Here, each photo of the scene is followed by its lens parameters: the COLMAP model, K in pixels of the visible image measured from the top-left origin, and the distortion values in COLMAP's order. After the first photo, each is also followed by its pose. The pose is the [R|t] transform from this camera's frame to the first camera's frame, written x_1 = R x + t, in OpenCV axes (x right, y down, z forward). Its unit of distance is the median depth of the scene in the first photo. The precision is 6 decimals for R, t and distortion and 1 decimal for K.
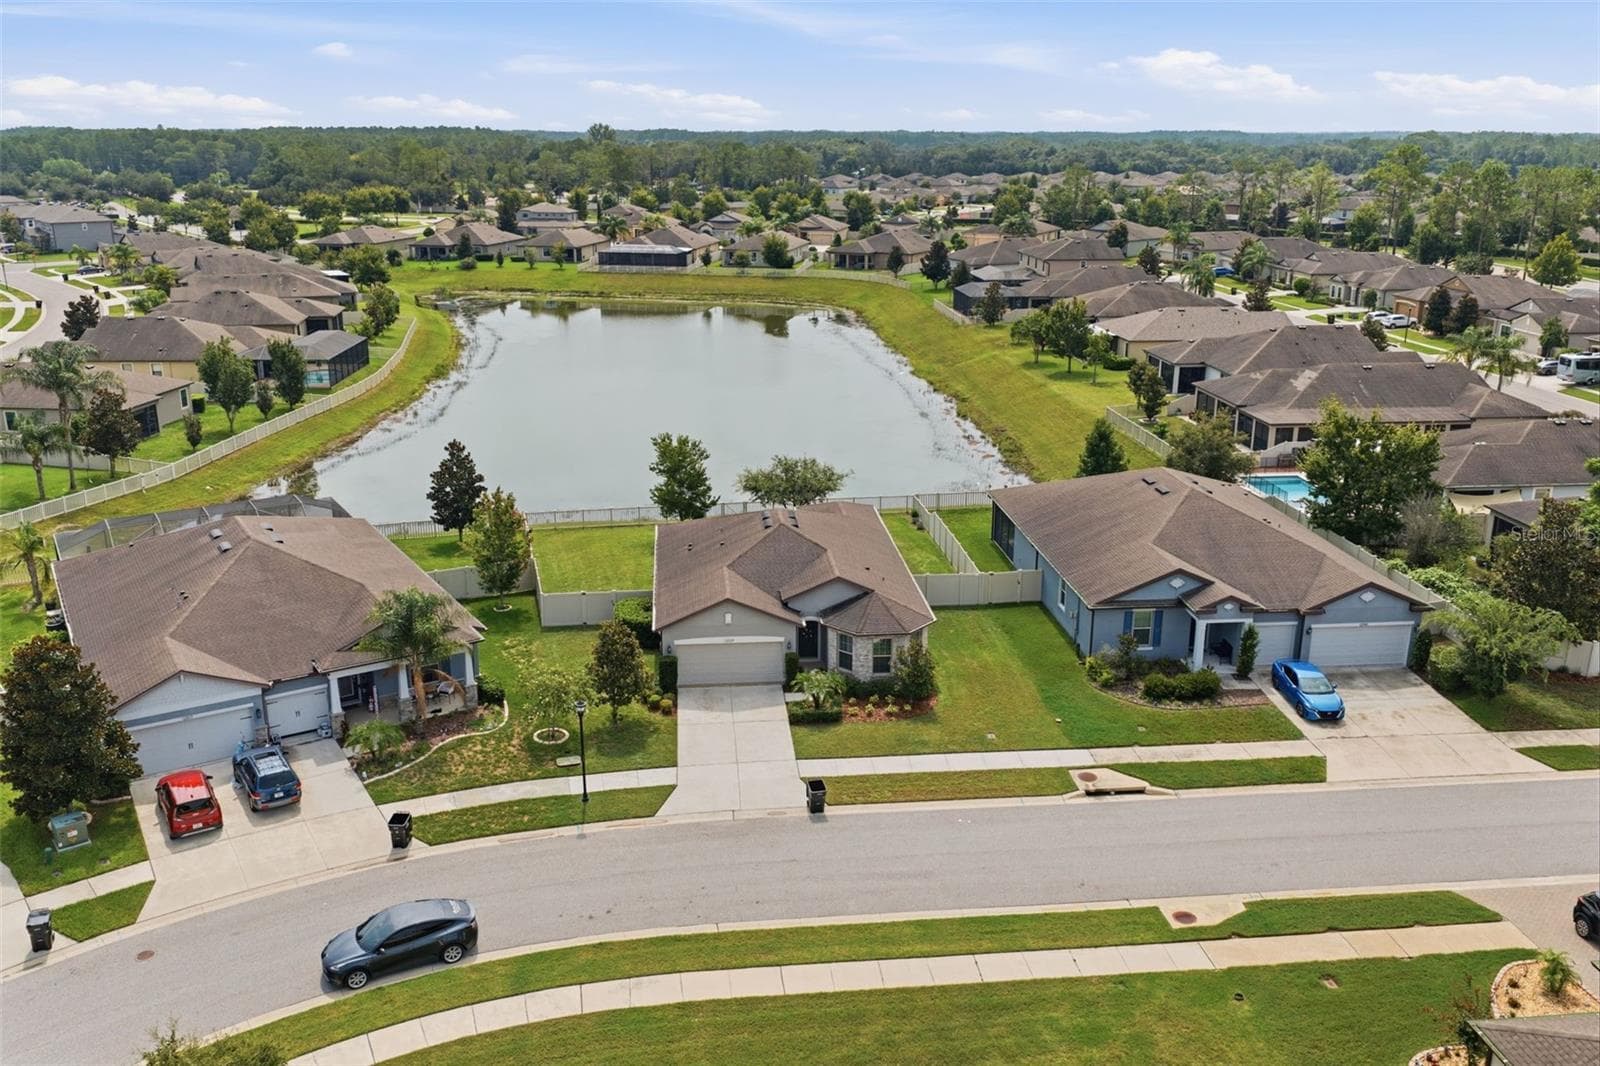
lens RADIAL K [[1328.4, 0, 799.7], [0, 1328.4, 536.8], [0, 0, 1]] dist [0.023227, -0.039408]
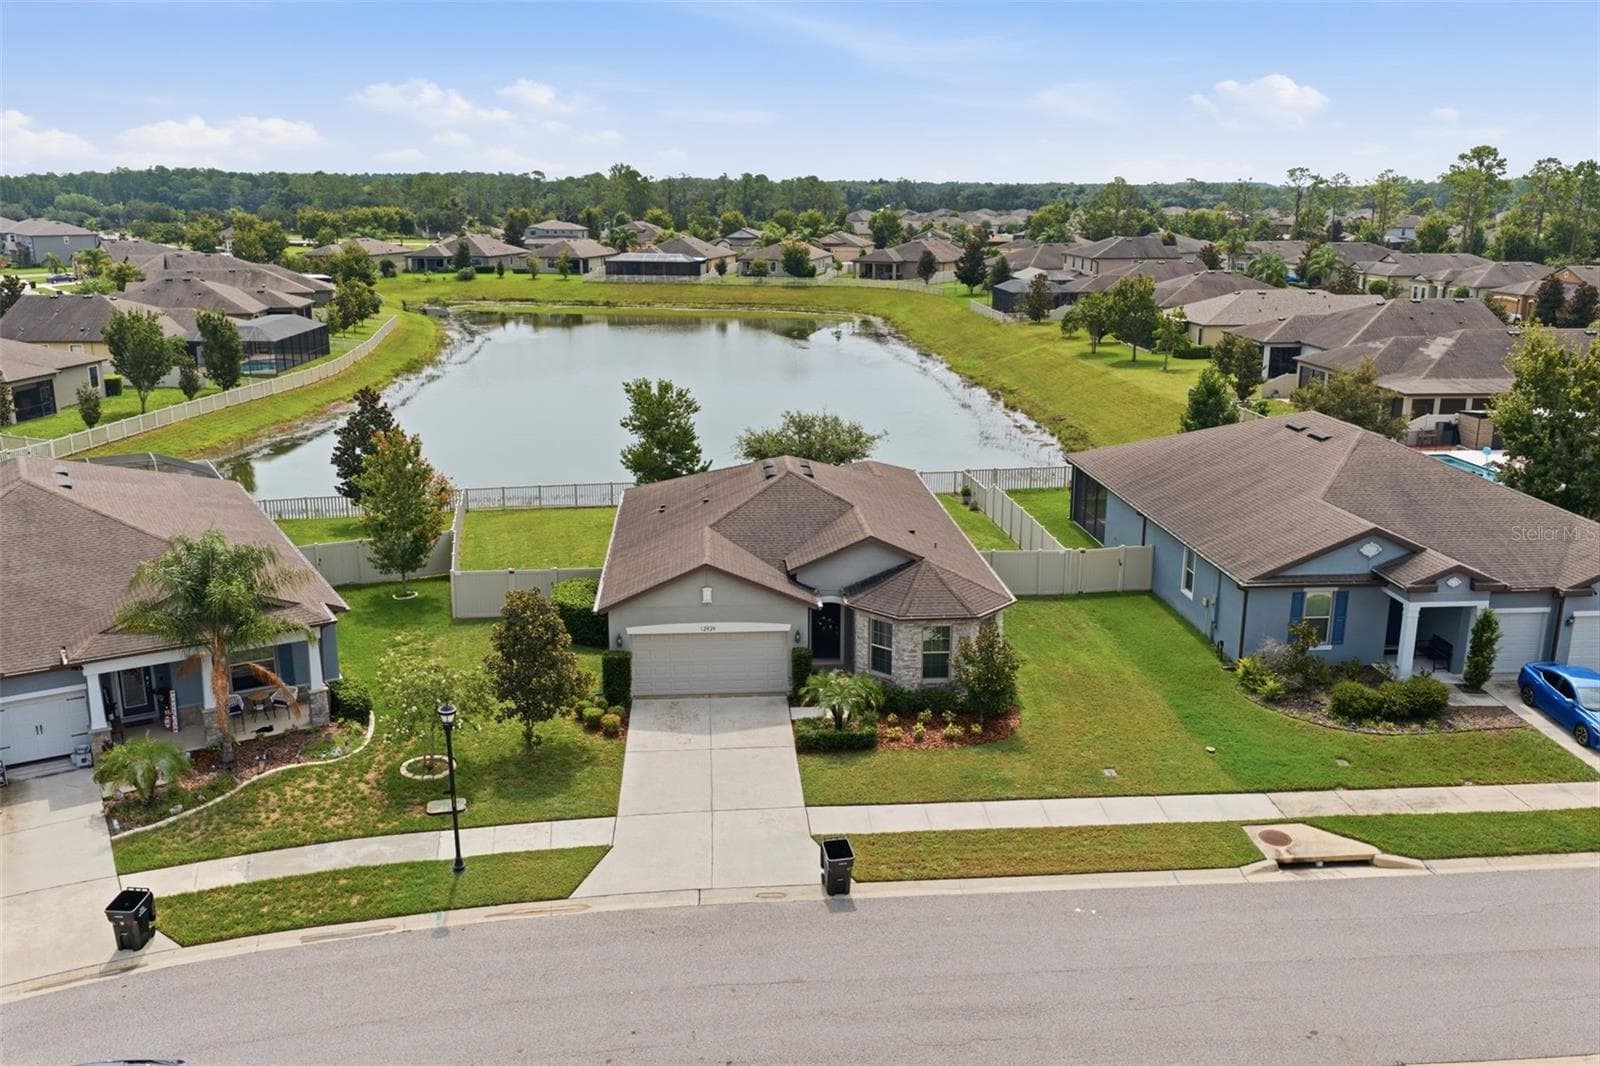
lens RADIAL K [[1328.4, 0, 799.7], [0, 1328.4, 536.8], [0, 0, 1]] dist [0.023227, -0.039408]
pose [[0.999841, 0.004012, -0.017362, 0.004276], [-0.004700, 0.999197, -0.039781, 0.054463], [0.017189, 0.039856, 0.999058, 0.305533]]
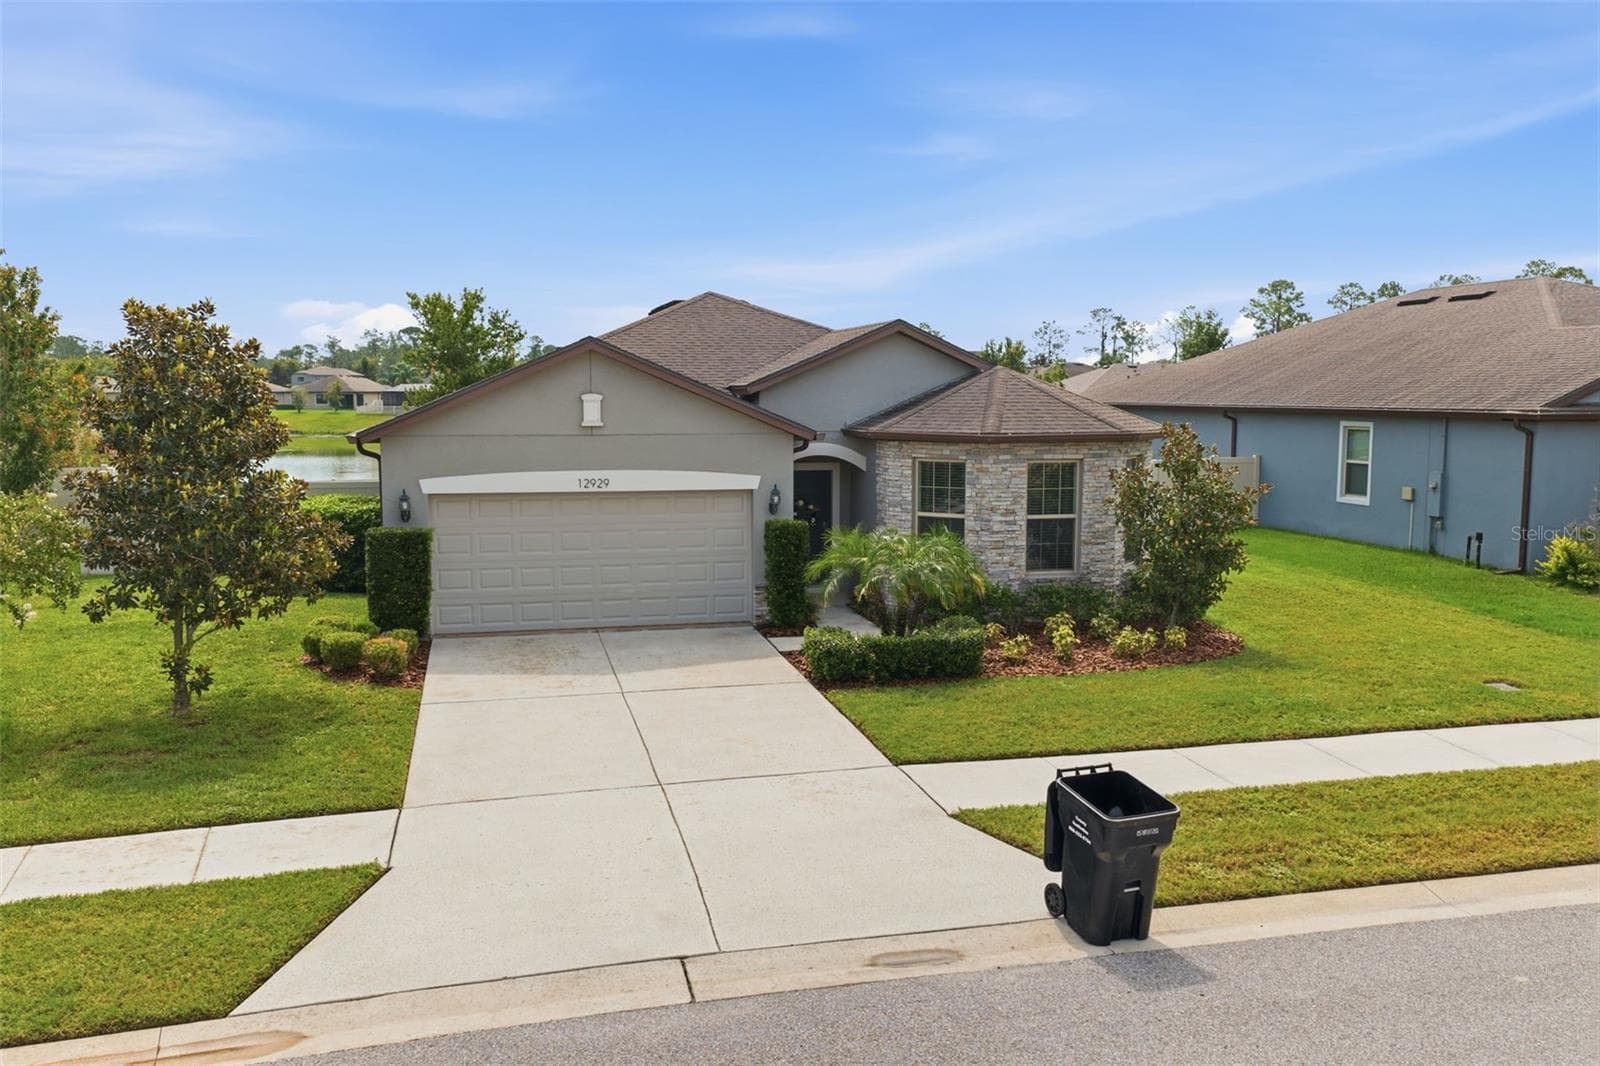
lens RADIAL K [[1328.4, 0, 799.7], [0, 1328.4, 536.8], [0, 0, 1]] dist [0.023227, -0.039408]
pose [[0.989799, -0.017269, 0.141423, -0.046502], [0.043207, 0.982264, -0.182458, 0.143640], [-0.135764, 0.186707, 0.972990, 0.632862]]
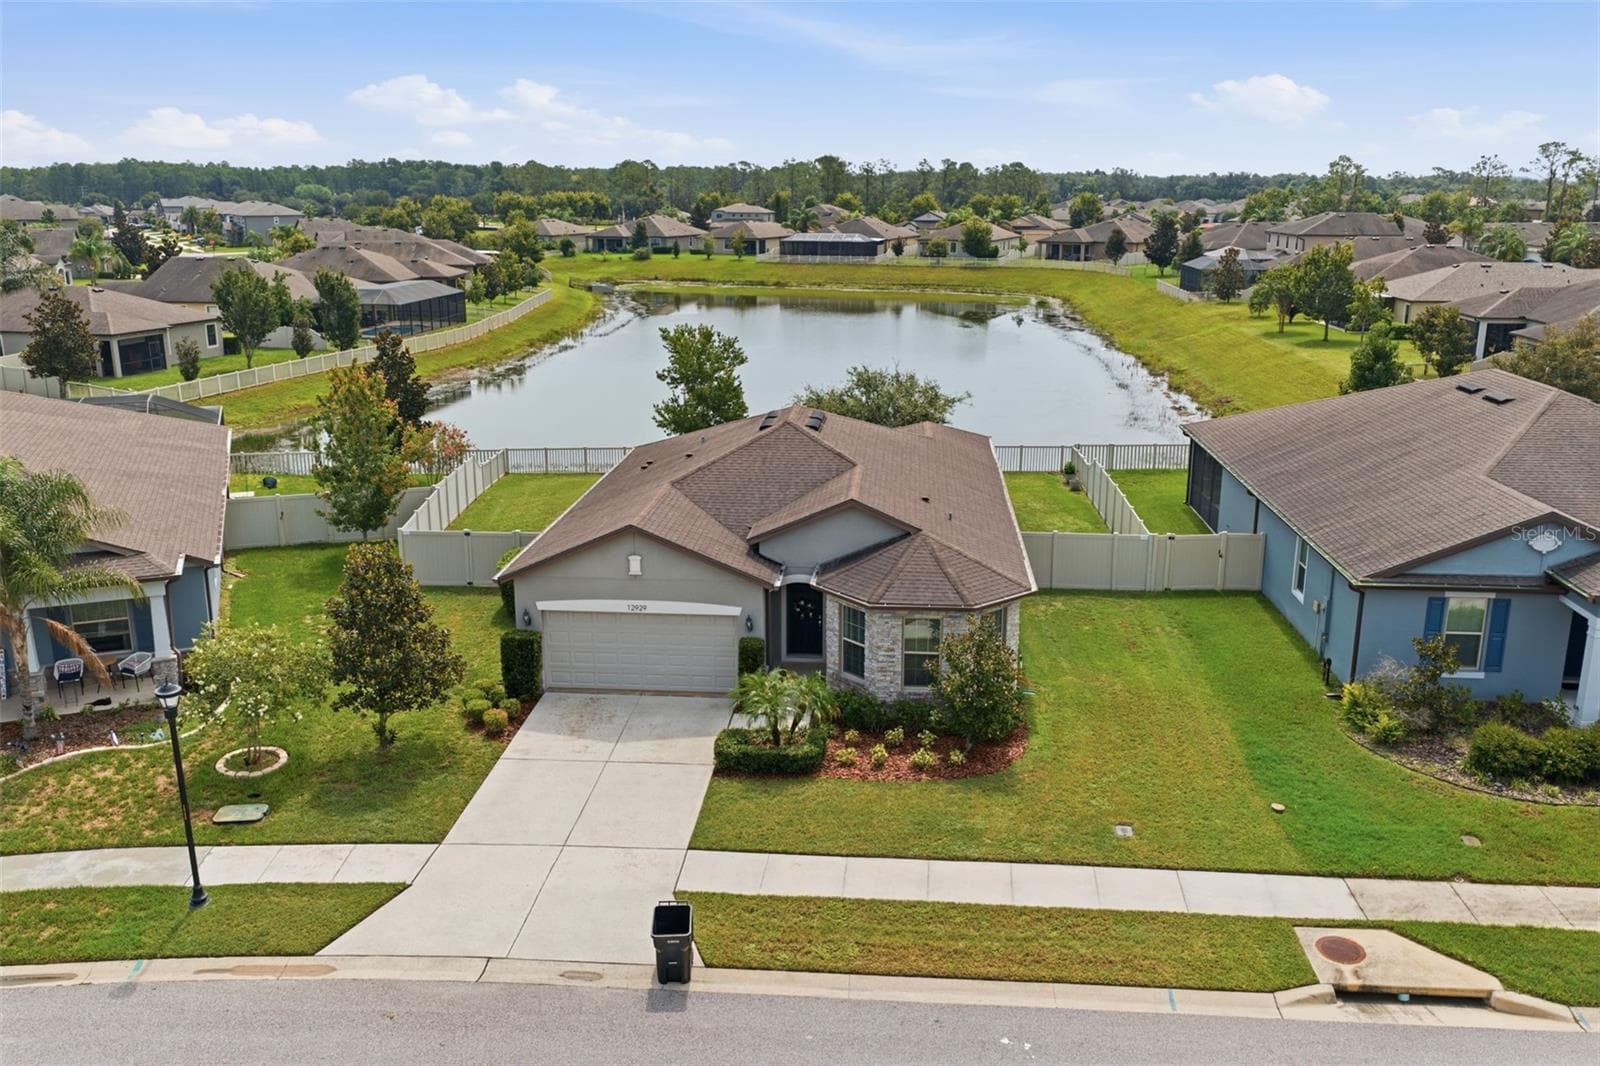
lens RADIAL K [[1328.4, 0, 799.7], [0, 1328.4, 536.8], [0, 0, 1]] dist [0.023227, -0.039408]
pose [[0.984177, 0.043291, -0.171819, 0.094643], [-0.049808, 0.998187, -0.033796, 0.060367], [0.170044, 0.041819, 0.984549, 0.454682]]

Required work: Reproduce every record above exactly, but leave out the pictures.

Completed task:
Here, each photo of the scene is followed by its lens parameters: the COLMAP model, K in pixels of the visible image measured from the top-left origin, and the distortion values in COLMAP's order. After the first photo, each is also followed by its pose. The pose is the [R|t] transform from this camera's frame to the first camera's frame, written x_1 = R x + t, in OpenCV axes (x right, y down, z forward). Its unit of distance is the median depth of the scene in the first photo. The precision is 6 decimals for R, t and distortion and 1 decimal for K.
lens RADIAL K [[1328.4, 0, 799.7], [0, 1328.4, 536.8], [0, 0, 1]] dist [0.023227, -0.039408]
lens RADIAL K [[1328.4, 0, 799.7], [0, 1328.4, 536.8], [0, 0, 1]] dist [0.023227, -0.039408]
pose [[0.999841, 0.004012, -0.017362, 0.004276], [-0.004700, 0.999197, -0.039781, 0.054463], [0.017189, 0.039856, 0.999058, 0.305533]]
lens RADIAL K [[1328.4, 0, 799.7], [0, 1328.4, 536.8], [0, 0, 1]] dist [0.023227, -0.039408]
pose [[0.989799, -0.017269, 0.141423, -0.046502], [0.043207, 0.982264, -0.182458, 0.143640], [-0.135764, 0.186707, 0.972990, 0.632862]]
lens RADIAL K [[1328.4, 0, 799.7], [0, 1328.4, 536.8], [0, 0, 1]] dist [0.023227, -0.039408]
pose [[0.984177, 0.043291, -0.171819, 0.094643], [-0.049808, 0.998187, -0.033796, 0.060367], [0.170044, 0.041819, 0.984549, 0.454682]]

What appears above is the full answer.